Would you print every entry below exactly as written, omitting the images?
· · · · ·
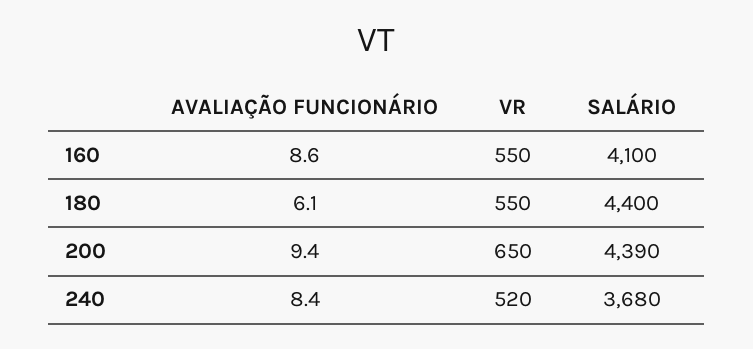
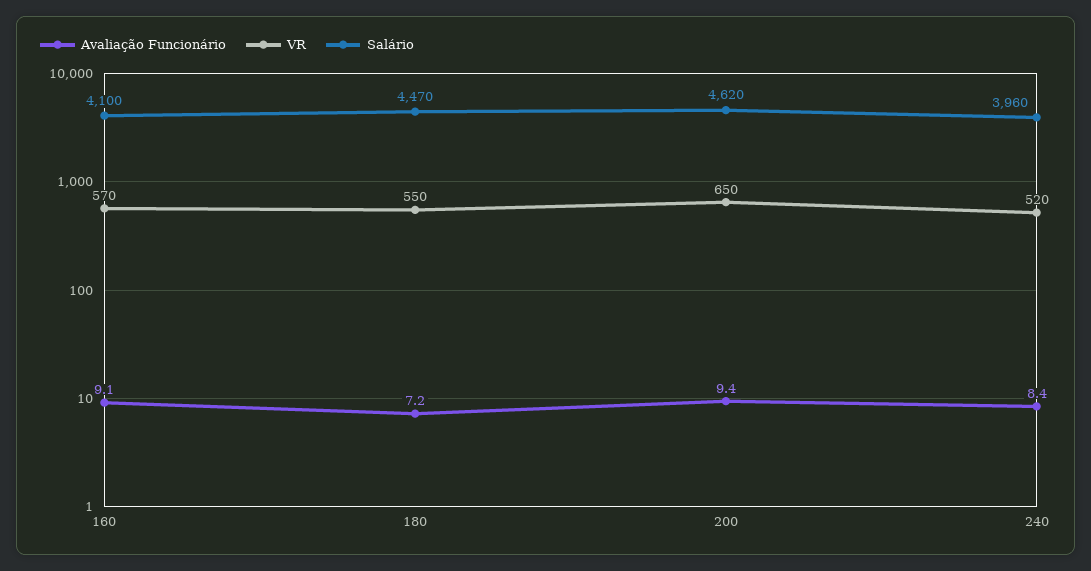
  {
    "AVALIAÇÃO FUNCIONÁRIO": {
-     "160": 8.6,
+     "160": 9.1,
-     "180": 6.1,
+     "180": 7.2,
      "200": 9.4,
      "240": 8.4
    },
    "VR": {
-     "160": 550,
+     "160": 570,
      "180": 550,
      "200": 650,
      "240": 520
    },
    "SALÁRIO": {
      "160": 4100,
-     "180": 4400,
+     "180": 4470,
-     "200": 4390,
+     "200": 4620,
-     "240": 3680
+     "240": 3960
    }
  }

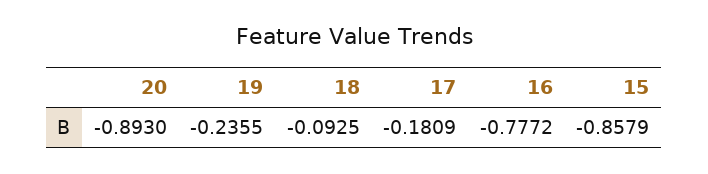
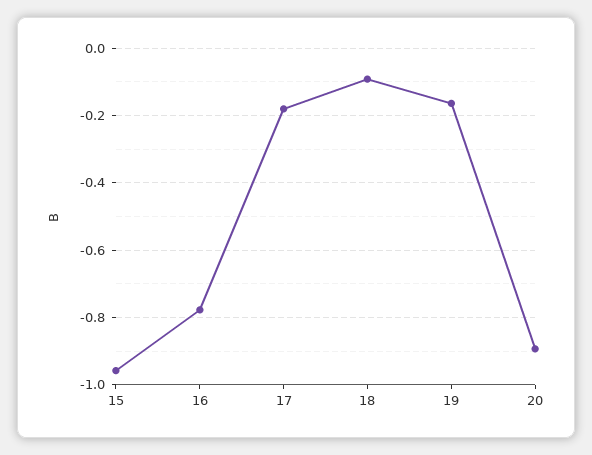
  {
    "20": -0.893,
-   "19": -0.2355,
+   "19": -0.16,
    "18": -0.0925,
    "17": -0.1809,
    "16": -0.7772,
-   "15": -0.8579
+   "15": -0.96
  }

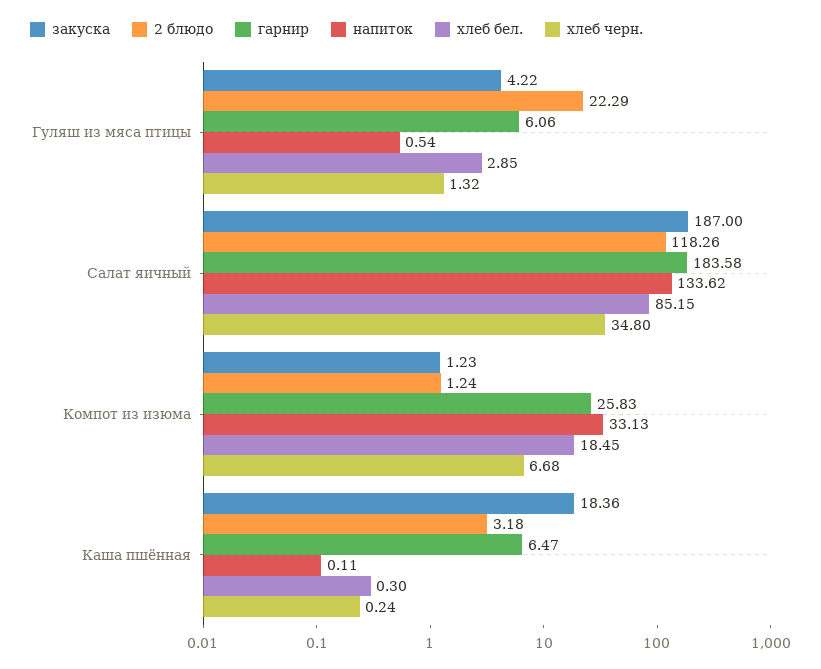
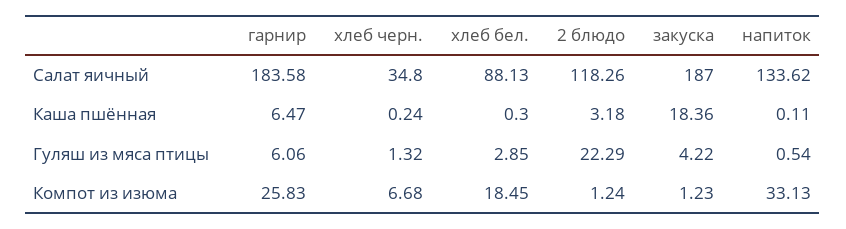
  {
    "закуска": {
      "Гуляш из мяса птицы": 4.22,
      "Салат яичный": 187,
      "Компот из изюма": 1.23,
      "Каша пшённая": 18.36
    },
    "2 блюдо": {
      "Гуляш из мяса птицы": 22.29,
      "Салат яичный": 118.26,
      "Компот из изюма": 1.24,
      "Каша пшённая": 3.18
    },
    "гарнир": {
      "Гуляш из мяса птицы": 6.06,
      "Салат яичный": 183.58,
      "Компот из изюма": 25.83,
      "Каша пшённая": 6.47
    },
    "напиток": {
      "Гуляш из мяса птицы": 0.54,
      "Салат яичный": 133.62,
      "Компот из изюма": 33.13,
      "Каша пшённая": 0.11
    },
    "хлеб бел.": {
      "Гуляш из мяса птицы": 2.85,
-     "Салат яичный": 85.15,
+     "Салат яичный": 88.13,
      "Компот из изюма": 18.45,
      "Каша пшённая": 0.3
    },
    "хлеб черн.": {
      "Гуляш из мяса птицы": 1.32,
      "Салат яичный": 34.8,
      "Компот из изюма": 6.68,
      "Каша пшённая": 0.24
    }
  }

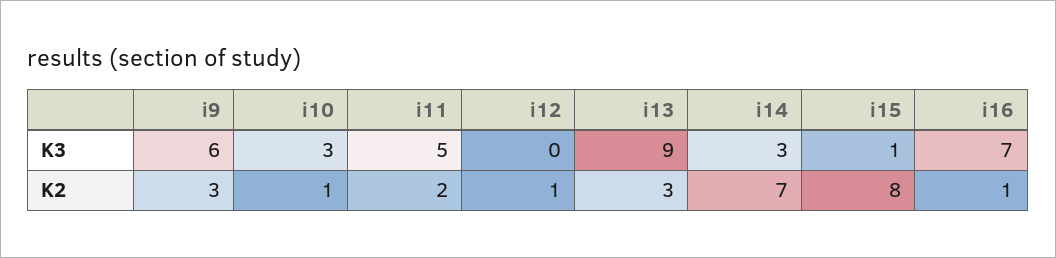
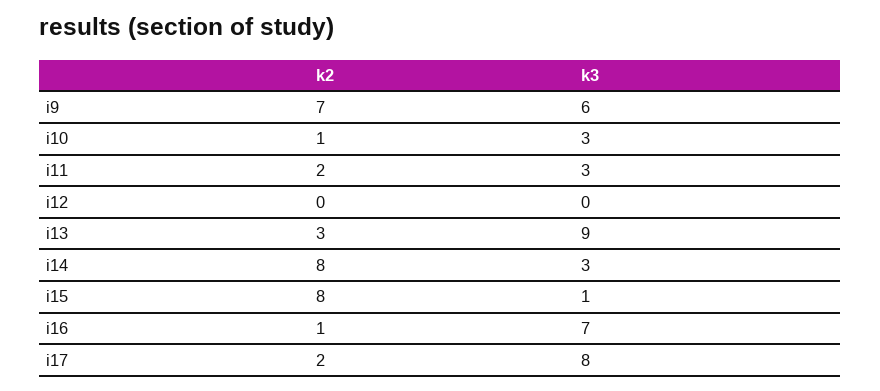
  {
    "i9": {
      "K3": 6,
-     "K2": 3
+     "K2": 7
    },
    "i10": {
      "K3": 3,
      "K2": 1
    },
    "i11": {
-     "K3": 5,
+     "K3": 3,
      "K2": 2
    },
    "i12": {
      "K3": 0,
-     "K2": 1
+     "K2": 0
    },
    "i13": {
      "K3": 9,
      "K2": 3
    },
    "i14": {
      "K3": 3,
-     "K2": 7
+     "K2": 8
    },
    "i15": {
      "K3": 1,
      "K2": 8
    },
    "i16": {
      "K3": 7,
      "K2": 1
-   }
+   },
+   "i17": {
+     "K2": 2,
+     "K3": 8
+   }
  }

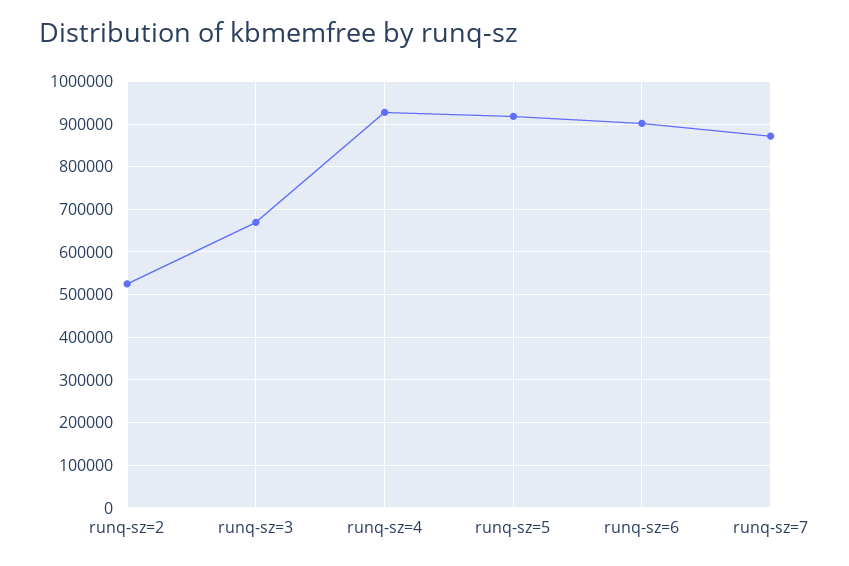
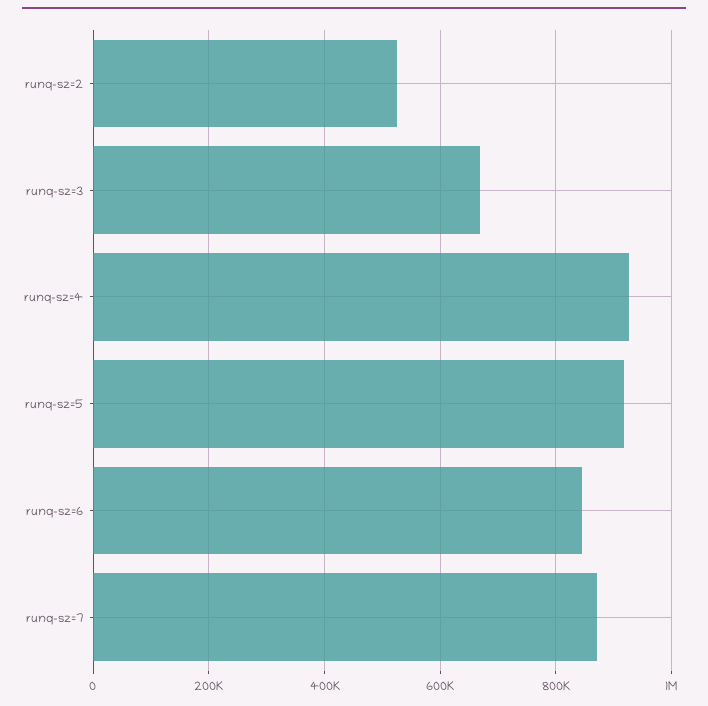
  {
    "runq-sz=2": 520000,
    "runq-sz=3": 660000,
    "runq-sz=4": 920000,
    "runq-sz=5": 920000,
-   "runq-sz=6": 900000,
+   "runq-sz=6": 840000,
    "runq-sz=7": 880000
  }

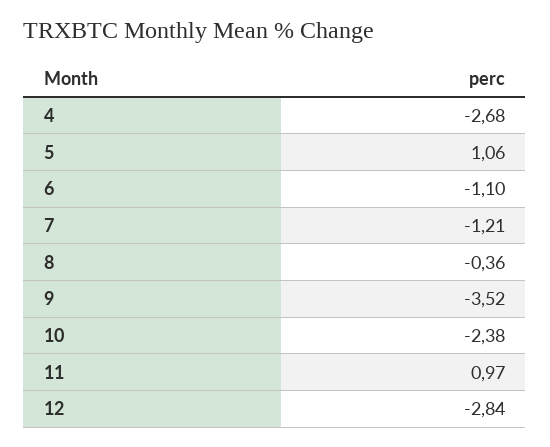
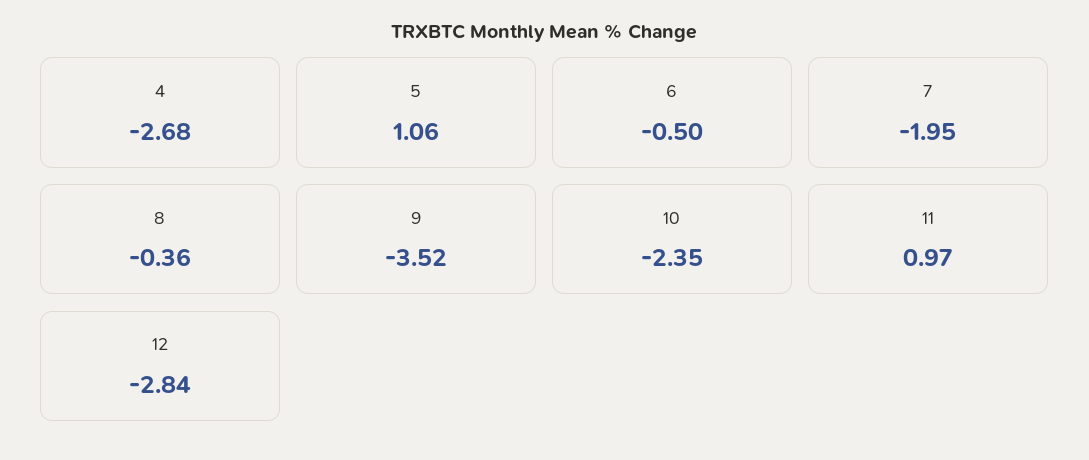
  {
    "4": -2.68,
    "5": 1.06,
-   "6": -1.1,
+   "6": -0.5,
-   "7": -1.21,
+   "7": -1.95,
    "8": -0.36,
    "9": -3.52,
-   "10": -2.38,
+   "10": -2.35,
    "11": 0.97,
    "12": -2.84
  }

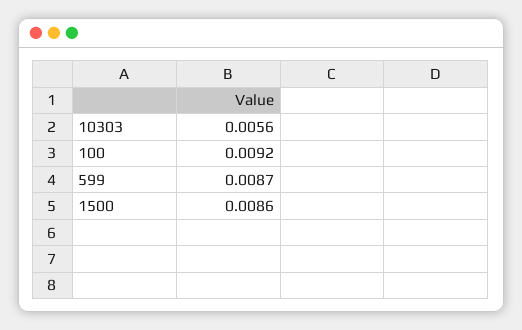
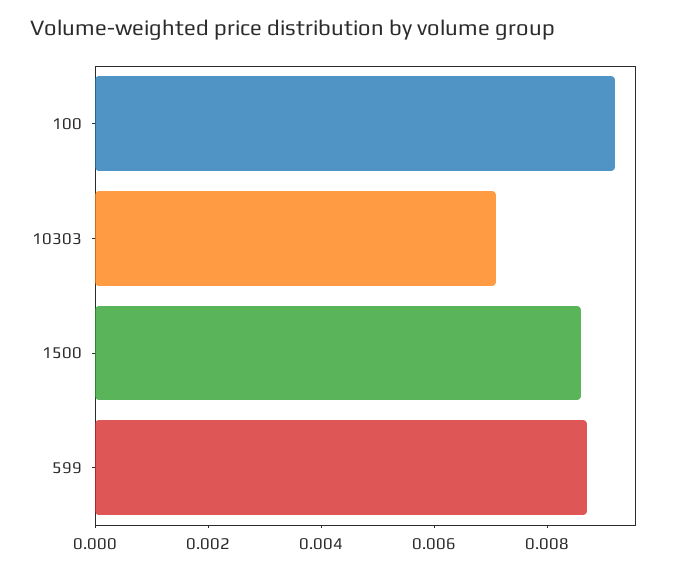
  {
-   "10303": 0.0056,
+   "10303": 0.007,
    "100": 0.0092,
    "599": 0.0087,
    "1500": 0.0086
  }

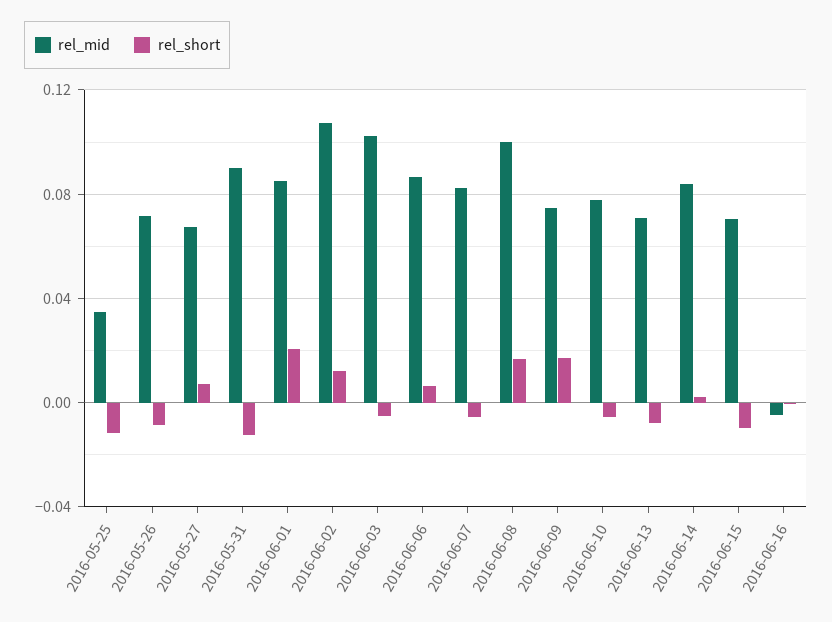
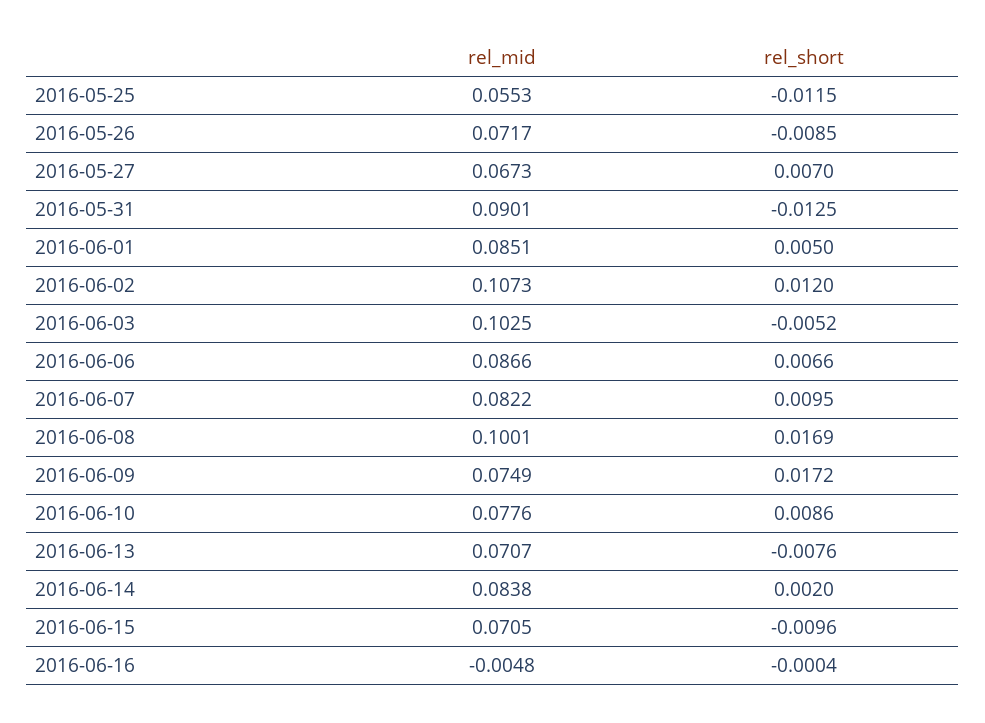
  {
    "rel_mid": {
-     "2016-05-25": 0.035,
+     "2016-05-25": 0.0553,
      "2016-05-26": 0.0717,
      "2016-05-27": 0.0673,
      "2016-05-31": 0.0901,
      "2016-06-01": 0.0851,
      "2016-06-02": 0.1073,
      "2016-06-03": 0.1025,
      "2016-06-06": 0.0866,
      "2016-06-07": 0.0822,
      "2016-06-08": 0.1001,
      "2016-06-09": 0.0749,
      "2016-06-10": 0.0776,
      "2016-06-13": 0.0707,
      "2016-06-14": 0.0838,
      "2016-06-15": 0.0705,
      "2016-06-16": -0.0048
    },
    "rel_short": {
      "2016-05-25": -0.0115,
      "2016-05-26": -0.0085,
      "2016-05-27": 0.007,
      "2016-05-31": -0.0125,
-     "2016-06-01": 0.02,
+     "2016-06-01": 0.005,
      "2016-06-02": 0.012,
      "2016-06-03": -0.0052,
      "2016-06-06": 0.0066,
-     "2016-06-07": -0.005,
+     "2016-06-07": 0.0095,
      "2016-06-08": 0.0169,
      "2016-06-09": 0.0172,
-     "2016-06-10": -0.005,
+     "2016-06-10": 0.0086,
      "2016-06-13": -0.0076,
      "2016-06-14": 0.002,
      "2016-06-15": -0.0096,
      "2016-06-16": -0.0004
    }
  }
· · · · ·
Answer section:
  {
    "AVALIAÇÃO FUNCIONÁRIO": {
-     "160": 8.6,
+     "160": 9.1,
-     "180": 6.1,
+     "180": 7.2,
      "200": 9.4,
      "240": 8.4
    },
    "VR": {
-     "160": 550,
+     "160": 570,
      "180": 550,
      "200": 650,
      "240": 520
    },
    "SALÁRIO": {
      "160": 4100,
-     "180": 4400,
+     "180": 4470,
-     "200": 4390,
+     "200": 4620,
-     "240": 3680
+     "240": 3960
    }
  }

  {
    "20": -0.893,
-   "19": -0.2355,
+   "19": -0.16,
    "18": -0.0925,
    "17": -0.1809,
    "16": -0.7772,
-   "15": -0.8579
+   "15": -0.96
  }

  {
    "закуска": {
      "Гуляш из мяса птицы": 4.22,
      "Салат яичный": 187,
      "Компот из изюма": 1.23,
      "Каша пшённая": 18.36
    },
    "2 блюдо": {
      "Гуляш из мяса птицы": 22.29,
      "Салат яичный": 118.26,
      "Компот из изюма": 1.24,
      "Каша пшённая": 3.18
    },
    "гарнир": {
      "Гуляш из мяса птицы": 6.06,
      "Салат яичный": 183.58,
      "Компот из изюма": 25.83,
      "Каша пшённая": 6.47
    },
    "напиток": {
      "Гуляш из мяса птицы": 0.54,
      "Салат яичный": 133.62,
      "Компот из изюма": 33.13,
      "Каша пшённая": 0.11
    },
    "хлеб бел.": {
      "Гуляш из мяса птицы": 2.85,
-     "Салат яичный": 85.15,
+     "Салат яичный": 88.13,
      "Компот из изюма": 18.45,
      "Каша пшённая": 0.3
    },
    "хлеб черн.": {
      "Гуляш из мяса птицы": 1.32,
      "Салат яичный": 34.8,
      "Компот из изюма": 6.68,
      "Каша пшённая": 0.24
    }
  }

  {
    "i9": {
      "K3": 6,
-     "K2": 3
+     "K2": 7
    },
    "i10": {
      "K3": 3,
      "K2": 1
    },
    "i11": {
-     "K3": 5,
+     "K3": 3,
      "K2": 2
    },
    "i12": {
      "K3": 0,
-     "K2": 1
+     "K2": 0
    },
    "i13": {
      "K3": 9,
      "K2": 3
    },
    "i14": {
      "K3": 3,
-     "K2": 7
+     "K2": 8
    },
    "i15": {
      "K3": 1,
      "K2": 8
    },
    "i16": {
      "K3": 7,
      "K2": 1
-   }
+   },
+   "i17": {
+     "K2": 2,
+     "K3": 8
+   }
  }

  {
    "runq-sz=2": 520000,
    "runq-sz=3": 660000,
    "runq-sz=4": 920000,
    "runq-sz=5": 920000,
-   "runq-sz=6": 900000,
+   "runq-sz=6": 840000,
    "runq-sz=7": 880000
  }

  {
    "4": -2.68,
    "5": 1.06,
-   "6": -1.1,
+   "6": -0.5,
-   "7": -1.21,
+   "7": -1.95,
    "8": -0.36,
    "9": -3.52,
-   "10": -2.38,
+   "10": -2.35,
    "11": 0.97,
    "12": -2.84
  }

  {
-   "10303": 0.0056,
+   "10303": 0.007,
    "100": 0.0092,
    "599": 0.0087,
    "1500": 0.0086
  }

  {
    "rel_mid": {
-     "2016-05-25": 0.035,
+     "2016-05-25": 0.0553,
      "2016-05-26": 0.0717,
      "2016-05-27": 0.0673,
      "2016-05-31": 0.0901,
      "2016-06-01": 0.0851,
      "2016-06-02": 0.1073,
      "2016-06-03": 0.1025,
      "2016-06-06": 0.0866,
      "2016-06-07": 0.0822,
      "2016-06-08": 0.1001,
      "2016-06-09": 0.0749,
      "2016-06-10": 0.0776,
      "2016-06-13": 0.0707,
      "2016-06-14": 0.0838,
      "2016-06-15": 0.0705,
      "2016-06-16": -0.0048
    },
    "rel_short": {
      "2016-05-25": -0.0115,
      "2016-05-26": -0.0085,
      "2016-05-27": 0.007,
      "2016-05-31": -0.0125,
-     "2016-06-01": 0.02,
+     "2016-06-01": 0.005,
      "2016-06-02": 0.012,
      "2016-06-03": -0.0052,
      "2016-06-06": 0.0066,
-     "2016-06-07": -0.005,
+     "2016-06-07": 0.0095,
      "2016-06-08": 0.0169,
      "2016-06-09": 0.0172,
-     "2016-06-10": -0.005,
+     "2016-06-10": 0.0086,
      "2016-06-13": -0.0076,
      "2016-06-14": 0.002,
      "2016-06-15": -0.0096,
      "2016-06-16": -0.0004
    }
  }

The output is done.